This is a plant-based corn bread and it is also naturally gluten-free. Corn is packed with carotenoids and antioxidants that are known to promote eye health. Corn contains fibrous nutrient rich minerals and vitamins, which can aid in digestion. Jaclyn’s Sweet N’ Crumbly Corn Bread can be paired with soups or salads and any savory dish.
1 1/2 cups cornmeal
1 cup milled almond flour
3 teaspoons baking powder
1 teaspoon salt
1 cups coconut milk
1/2 cup dairy free unsweetened yogurt
1/4 cup unsweetened applesauce
1/3 cup coconut oil (melted)
2 tablespoons maple syrup
1 cup frozen corn kernels
4 scallions (sliced into small pieces)
1/2 small white onion (diced into small pieces)
2 tablespoons brown sugar or vegan sweetener
- First Preheat oven to 350 degrees Fahrenheit.

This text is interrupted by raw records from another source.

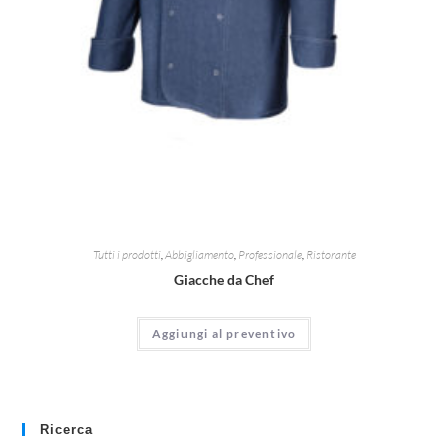
Tutti i prodotti
,
Abbigliamento
,
Professionale
,
Ristorante
Giacche da Chef
Aggiungi al preventivo
Ricerca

- Using a medium size mixing bowl, mix together dry ingredients.
- Pour the wet ingredients into mixture and continue to mix until all ingredients are evenly blended together.
- Slightly grease a glass baking dish and transfer the ingredients into the casserole dish.
- Top the corn bread mixture with diced white onions over the top and sprinkle brown sugar evenly over the top.
- Place dish in the oven for about 45 minutes. (Corn bread should look golden brown on the edges)
- Remove from oven and allow to cool before serving.